___ Exercise inputs
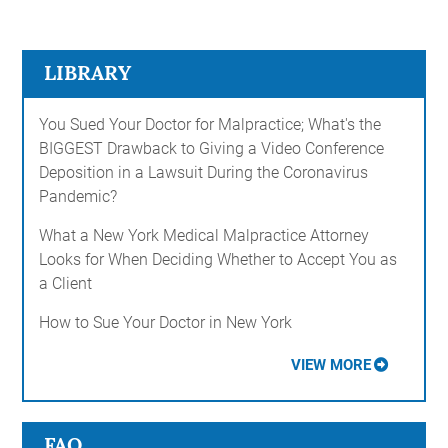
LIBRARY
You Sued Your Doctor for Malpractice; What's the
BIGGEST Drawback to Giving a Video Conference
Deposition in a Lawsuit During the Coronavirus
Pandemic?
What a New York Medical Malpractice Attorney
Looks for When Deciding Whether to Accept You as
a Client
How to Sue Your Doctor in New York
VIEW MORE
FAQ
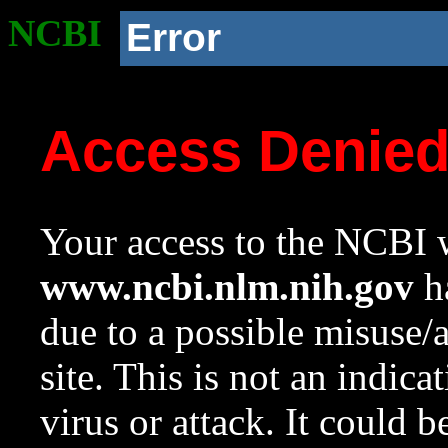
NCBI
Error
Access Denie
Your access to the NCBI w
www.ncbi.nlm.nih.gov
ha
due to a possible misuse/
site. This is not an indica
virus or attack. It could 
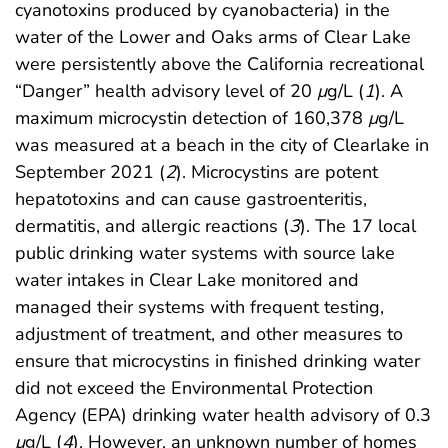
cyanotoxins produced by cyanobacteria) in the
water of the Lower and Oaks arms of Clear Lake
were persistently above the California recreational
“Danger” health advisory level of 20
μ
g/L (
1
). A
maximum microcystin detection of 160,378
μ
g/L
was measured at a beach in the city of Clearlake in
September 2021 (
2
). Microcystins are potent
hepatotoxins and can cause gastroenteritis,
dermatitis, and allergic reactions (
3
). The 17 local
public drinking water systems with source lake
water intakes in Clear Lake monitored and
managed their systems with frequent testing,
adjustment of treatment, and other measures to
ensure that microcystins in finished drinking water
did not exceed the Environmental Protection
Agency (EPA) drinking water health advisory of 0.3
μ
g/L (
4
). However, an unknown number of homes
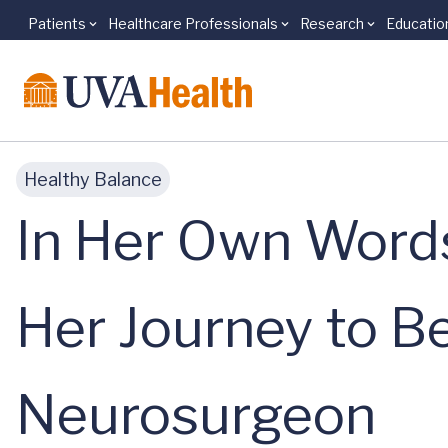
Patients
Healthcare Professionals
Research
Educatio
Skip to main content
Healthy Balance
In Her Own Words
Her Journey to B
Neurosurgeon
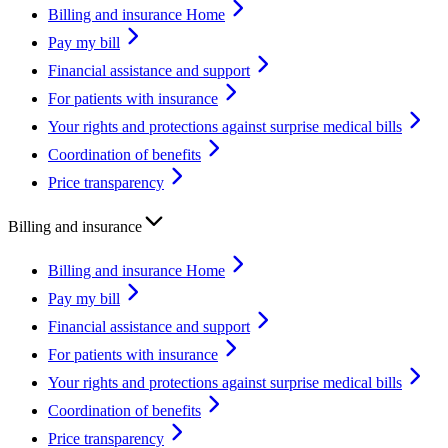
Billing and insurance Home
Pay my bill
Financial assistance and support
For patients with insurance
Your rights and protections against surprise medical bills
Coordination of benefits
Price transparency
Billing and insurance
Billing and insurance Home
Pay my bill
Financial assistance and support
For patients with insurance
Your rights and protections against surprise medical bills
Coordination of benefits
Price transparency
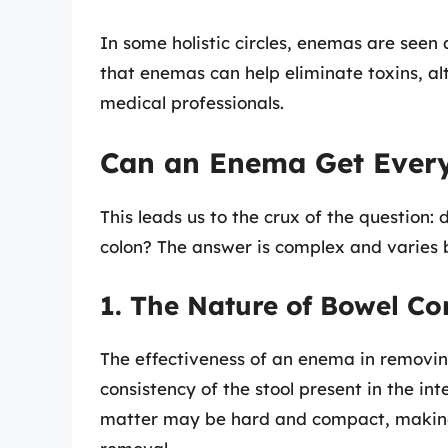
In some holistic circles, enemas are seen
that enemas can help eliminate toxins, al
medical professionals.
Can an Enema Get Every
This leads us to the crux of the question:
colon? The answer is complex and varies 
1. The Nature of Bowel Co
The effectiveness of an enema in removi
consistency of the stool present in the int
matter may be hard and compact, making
______
Problem - Go through the material and set it down again exactly, but without any pictures.

Result for this exercise -
LIBRARY
You Sued Your Doctor for Malpractice; What's the
BIGGEST Drawback to Giving a Video Conference
Deposition in a Lawsuit During the Coronavirus
Pandemic?
What a New York Medical Malpractice Attorney
Looks for When Deciding Whether to Accept You as
a Client
How to Sue Your Doctor in New York
VIEW MORE
FAQ
NCBI
Error
Access Denie
Your access to the NCBI w
www.ncbi.nlm.nih.gov
ha
due to a possible misuse/
site. This is not an indica
virus or attack. It could 
cyanotoxins produced by cyanobacteria) in the
water of the Lower and Oaks arms of Clear Lake
were persistently above the California recreational
“Danger” health advisory level of 20
μ
g/L (
1
). A
maximum microcystin detection of 160,378
μ
g/L
was measured at a beach in the city of Clearlake in
September 2021 (
2
). Microcystins are potent
hepatotoxins and can cause gastroenteritis,
dermatitis, and allergic reactions (
3
). The 17 local
public drinking water systems with source lake
water intakes in Clear Lake monitored and
managed their systems with frequent testing,
adjustment of treatment, and other measures to
ensure that microcystins in finished drinking water
did not exceed the Environmental Protection
Agency (EPA) drinking water health advisory of 0.3
μ
g/L (
4
). However, an unknown number of homes
Patients
Healthcare Professionals
Research
Educatio
Skip to main content
Healthy Balance
In Her Own Words
Her Journey to B
Neurosurgeon
Billing and insurance Home
Pay my bill
Financial assistance and support
For patients with insurance
Your rights and protections against surprise medical bills
Coordination of benefits
Price transparency
Billing and insurance
Billing and insurance Home
Pay my bill
Financial assistance and support
For patients with insurance
Your rights and protections against surprise medical bills
Coordination of benefits
Price transparency
In some holistic circles, enemas are seen
that enemas can help eliminate toxins, al
medical professionals.
Can an Enema Get Every
This leads us to the crux of the question:
colon? The answer is complex and varies 
1. The Nature of Bowel Co
The effectiveness of an enema in removi
consistency of the stool present in the int
matter may be hard and compact, making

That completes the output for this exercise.